▶ Problem statement
Leaving out pictures, output exactly the lines below from the one that has "رهگیری پهپاد MQ۹ بر فراز تنگه هرمز" through the one that has "به کسب‌وکارم‌گیر ندهد", and nothing else.
----- Data extracts -----
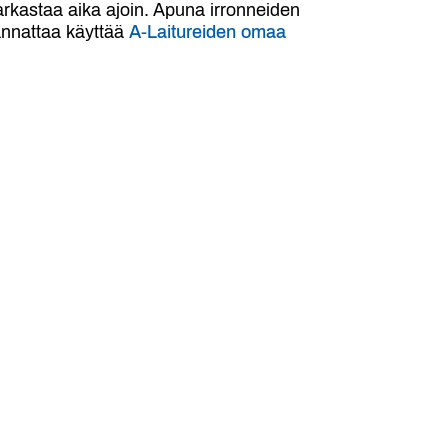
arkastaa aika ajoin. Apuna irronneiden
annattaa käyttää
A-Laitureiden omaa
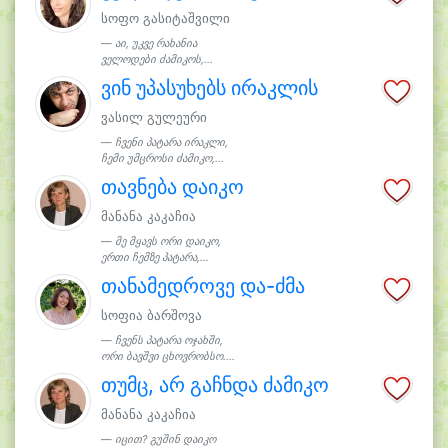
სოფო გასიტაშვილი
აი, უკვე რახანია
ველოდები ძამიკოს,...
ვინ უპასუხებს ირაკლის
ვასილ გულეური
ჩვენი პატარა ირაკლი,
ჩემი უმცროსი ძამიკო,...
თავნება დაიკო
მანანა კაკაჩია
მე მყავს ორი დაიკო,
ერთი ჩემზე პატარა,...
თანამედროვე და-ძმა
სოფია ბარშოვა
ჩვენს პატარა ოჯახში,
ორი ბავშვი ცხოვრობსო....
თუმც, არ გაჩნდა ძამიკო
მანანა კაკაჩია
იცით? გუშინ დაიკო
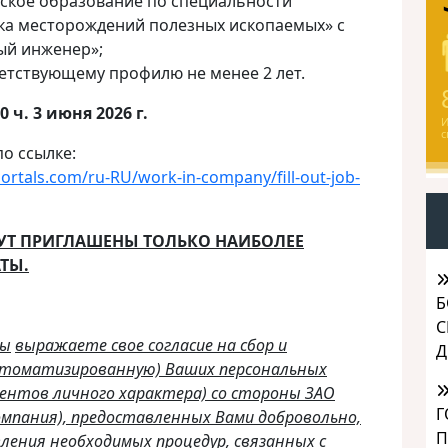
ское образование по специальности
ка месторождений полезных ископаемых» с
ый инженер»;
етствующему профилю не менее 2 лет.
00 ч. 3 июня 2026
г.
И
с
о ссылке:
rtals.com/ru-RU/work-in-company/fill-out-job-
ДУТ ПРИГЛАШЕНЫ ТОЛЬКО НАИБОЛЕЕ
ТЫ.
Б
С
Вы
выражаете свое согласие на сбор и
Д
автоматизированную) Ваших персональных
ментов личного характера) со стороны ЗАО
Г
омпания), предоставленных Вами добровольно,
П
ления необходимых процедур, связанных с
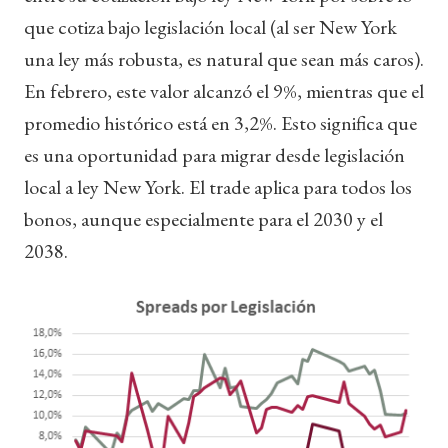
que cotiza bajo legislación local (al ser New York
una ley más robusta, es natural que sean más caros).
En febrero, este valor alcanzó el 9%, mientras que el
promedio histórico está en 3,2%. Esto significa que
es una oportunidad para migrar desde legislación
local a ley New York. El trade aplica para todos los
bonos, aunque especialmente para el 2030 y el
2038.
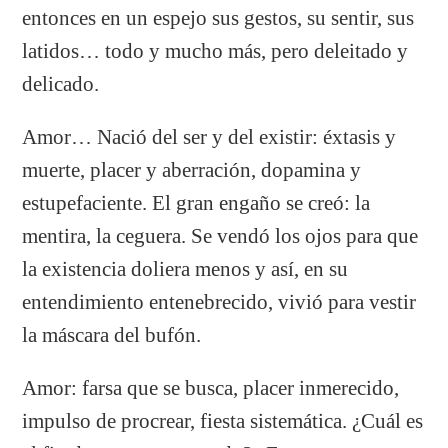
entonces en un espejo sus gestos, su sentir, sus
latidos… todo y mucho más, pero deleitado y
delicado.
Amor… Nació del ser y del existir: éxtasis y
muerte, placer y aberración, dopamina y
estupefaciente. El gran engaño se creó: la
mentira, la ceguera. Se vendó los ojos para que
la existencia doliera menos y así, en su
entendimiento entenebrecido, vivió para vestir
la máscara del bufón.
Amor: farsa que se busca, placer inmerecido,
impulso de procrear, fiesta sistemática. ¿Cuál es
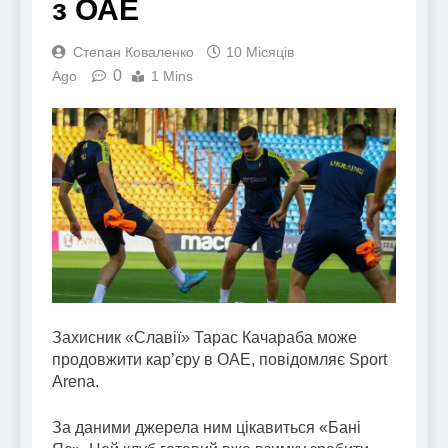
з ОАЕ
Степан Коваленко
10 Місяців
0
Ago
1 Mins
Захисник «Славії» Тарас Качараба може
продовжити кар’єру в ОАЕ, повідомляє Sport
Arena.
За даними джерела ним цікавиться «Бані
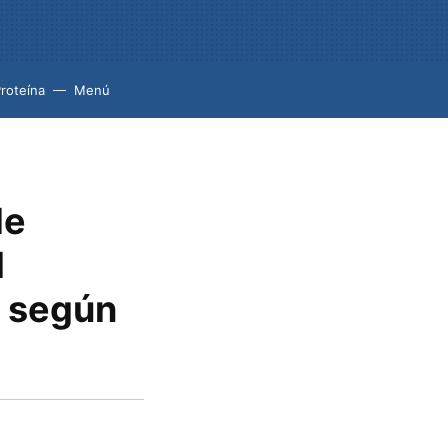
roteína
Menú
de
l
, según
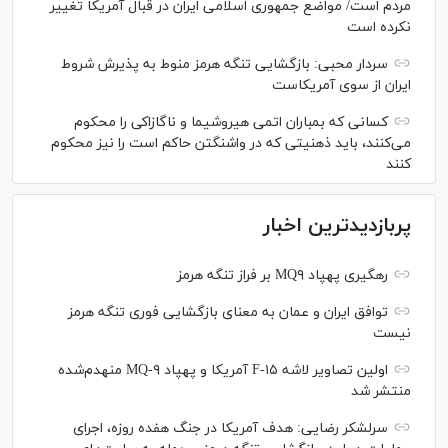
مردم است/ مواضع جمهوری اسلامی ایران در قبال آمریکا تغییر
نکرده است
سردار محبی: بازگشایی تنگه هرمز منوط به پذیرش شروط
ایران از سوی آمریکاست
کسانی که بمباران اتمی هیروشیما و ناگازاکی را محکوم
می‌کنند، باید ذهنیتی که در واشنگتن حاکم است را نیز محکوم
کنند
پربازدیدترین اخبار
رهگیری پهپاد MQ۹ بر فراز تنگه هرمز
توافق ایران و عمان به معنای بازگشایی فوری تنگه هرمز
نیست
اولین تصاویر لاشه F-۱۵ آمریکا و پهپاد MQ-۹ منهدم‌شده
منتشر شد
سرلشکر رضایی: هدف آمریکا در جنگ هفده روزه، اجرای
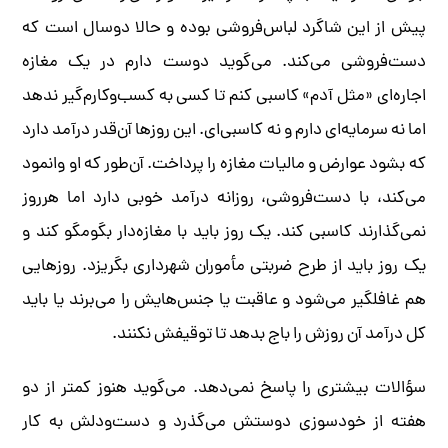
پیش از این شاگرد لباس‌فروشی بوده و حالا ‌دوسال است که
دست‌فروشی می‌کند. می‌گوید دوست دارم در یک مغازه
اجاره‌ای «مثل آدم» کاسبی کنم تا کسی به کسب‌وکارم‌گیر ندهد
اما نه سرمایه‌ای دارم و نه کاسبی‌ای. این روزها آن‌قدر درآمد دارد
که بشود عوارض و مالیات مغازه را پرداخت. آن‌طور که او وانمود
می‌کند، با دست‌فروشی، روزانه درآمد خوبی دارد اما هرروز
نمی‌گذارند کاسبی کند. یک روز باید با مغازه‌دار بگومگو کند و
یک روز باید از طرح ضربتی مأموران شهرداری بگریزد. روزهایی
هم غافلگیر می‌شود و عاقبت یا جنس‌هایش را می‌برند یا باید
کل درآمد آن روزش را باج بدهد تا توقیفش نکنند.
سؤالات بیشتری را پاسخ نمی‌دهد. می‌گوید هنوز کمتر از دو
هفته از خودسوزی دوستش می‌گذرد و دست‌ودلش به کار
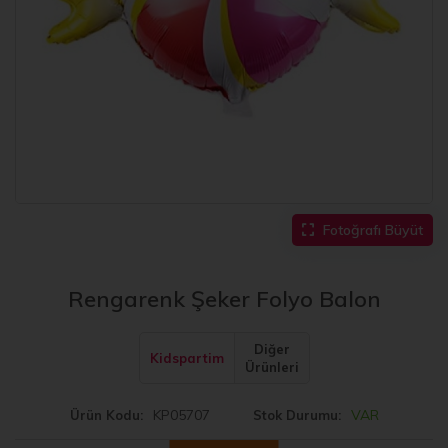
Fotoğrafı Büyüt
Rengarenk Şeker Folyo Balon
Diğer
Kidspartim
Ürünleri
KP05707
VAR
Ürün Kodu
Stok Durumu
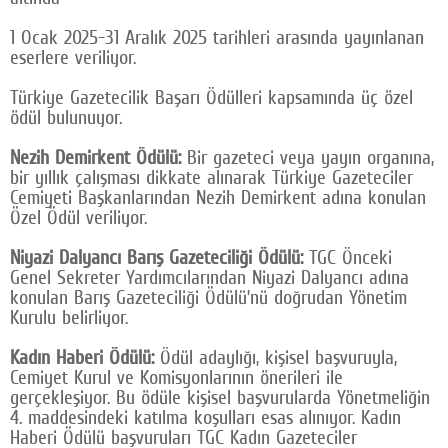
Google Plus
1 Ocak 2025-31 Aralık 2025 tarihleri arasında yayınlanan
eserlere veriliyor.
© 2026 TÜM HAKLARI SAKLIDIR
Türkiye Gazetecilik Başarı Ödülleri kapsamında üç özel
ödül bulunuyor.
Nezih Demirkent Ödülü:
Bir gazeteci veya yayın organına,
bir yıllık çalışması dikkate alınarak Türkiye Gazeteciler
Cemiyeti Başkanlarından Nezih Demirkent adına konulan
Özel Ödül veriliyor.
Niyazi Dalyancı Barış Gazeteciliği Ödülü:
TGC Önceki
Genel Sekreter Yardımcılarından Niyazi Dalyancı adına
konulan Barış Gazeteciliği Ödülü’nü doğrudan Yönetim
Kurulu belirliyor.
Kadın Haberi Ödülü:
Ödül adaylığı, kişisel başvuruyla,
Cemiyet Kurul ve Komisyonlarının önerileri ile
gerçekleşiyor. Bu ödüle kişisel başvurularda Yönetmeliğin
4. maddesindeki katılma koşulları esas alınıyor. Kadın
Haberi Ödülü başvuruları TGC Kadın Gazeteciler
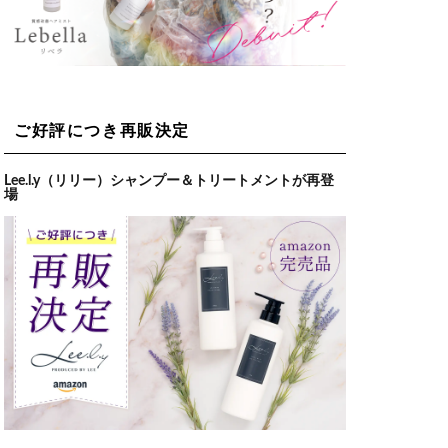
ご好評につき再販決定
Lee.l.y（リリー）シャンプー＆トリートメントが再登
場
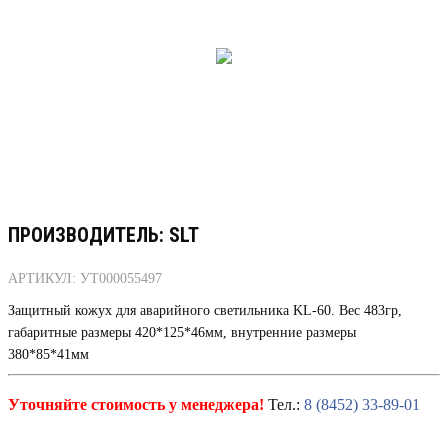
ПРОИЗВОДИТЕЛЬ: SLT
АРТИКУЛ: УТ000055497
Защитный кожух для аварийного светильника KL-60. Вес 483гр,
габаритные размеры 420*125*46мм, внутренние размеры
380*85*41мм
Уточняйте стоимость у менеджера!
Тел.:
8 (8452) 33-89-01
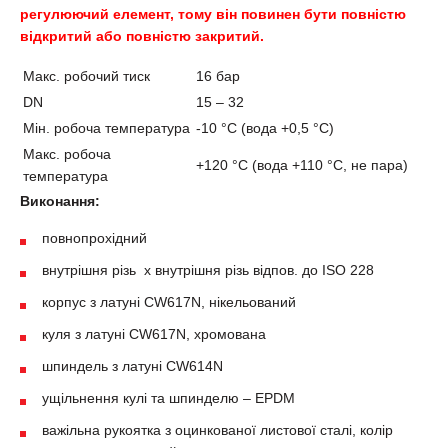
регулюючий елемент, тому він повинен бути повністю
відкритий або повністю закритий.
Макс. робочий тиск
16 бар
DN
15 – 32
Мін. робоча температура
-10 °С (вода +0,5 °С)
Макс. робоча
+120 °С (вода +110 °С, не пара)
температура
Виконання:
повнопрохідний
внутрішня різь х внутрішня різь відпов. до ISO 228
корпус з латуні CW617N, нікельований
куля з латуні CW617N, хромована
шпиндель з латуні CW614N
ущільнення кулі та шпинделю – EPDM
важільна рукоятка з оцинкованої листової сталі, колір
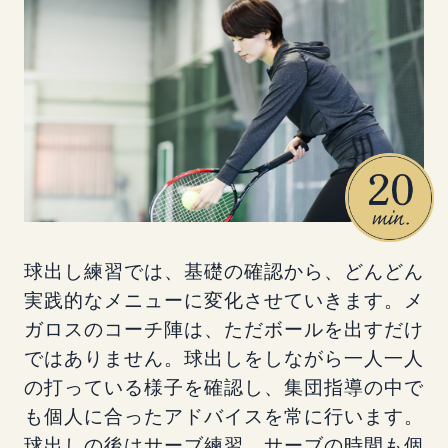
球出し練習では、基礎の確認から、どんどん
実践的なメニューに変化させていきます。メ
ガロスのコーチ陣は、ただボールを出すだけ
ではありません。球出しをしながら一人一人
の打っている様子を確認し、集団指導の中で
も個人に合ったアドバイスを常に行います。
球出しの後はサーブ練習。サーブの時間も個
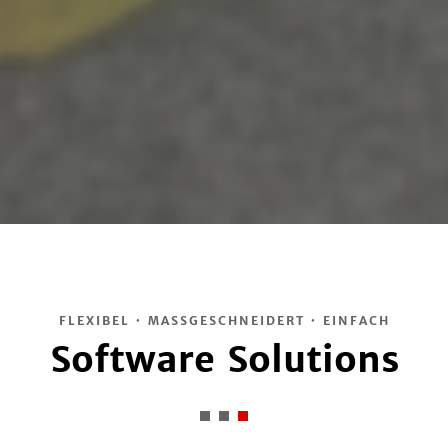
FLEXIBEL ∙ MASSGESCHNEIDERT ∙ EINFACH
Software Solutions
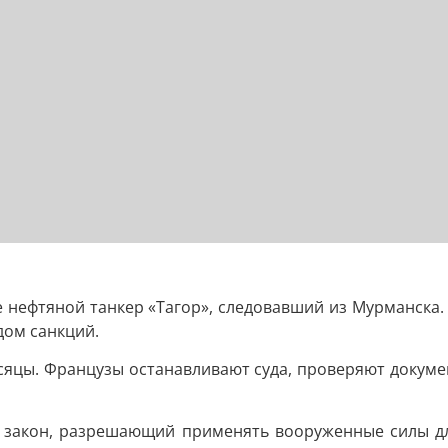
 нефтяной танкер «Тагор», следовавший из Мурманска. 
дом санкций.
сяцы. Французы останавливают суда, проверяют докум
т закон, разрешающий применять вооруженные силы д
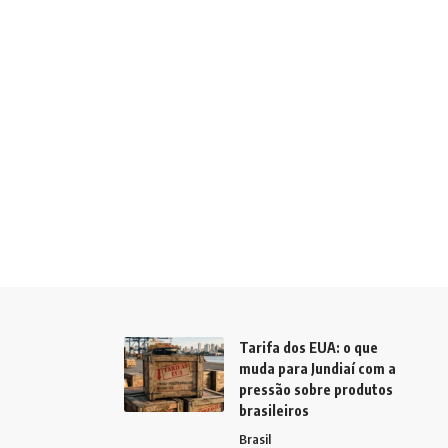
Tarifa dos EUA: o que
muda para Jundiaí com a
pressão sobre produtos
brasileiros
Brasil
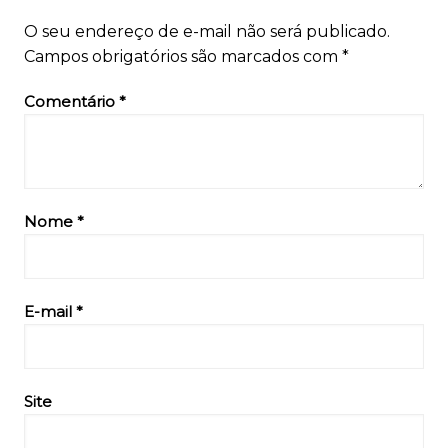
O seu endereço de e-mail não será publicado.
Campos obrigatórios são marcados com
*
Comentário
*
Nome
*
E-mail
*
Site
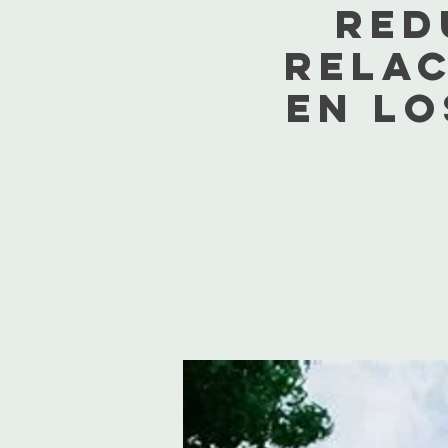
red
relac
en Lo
-----
▶ Answer section
رهگیری پهپاد MQ۹ بر فراز تنگه هرمز
توافق ایران و عمان به معنای بازگشایی فوری تنگه هرمز
نیست
اولین تصاویر لاشه F-۱۵ آمریکا و پهپاد MQ-۹ منهدم‌شده
منتشر شد
سرلشکر رضایی: هدف آمریکا در جنگ هفده روزه، اجرای
پیش از این شاگرد لباس‌فروشی بوده و حالا ‌دوسال است که
دست‌فروشی می‌کند. می‌گوید دوست دارم در یک مغازه
اجاره‌ای «مثل آدم» کاسبی کنم تا کسی به کسب‌وکارم‌گیر ندهد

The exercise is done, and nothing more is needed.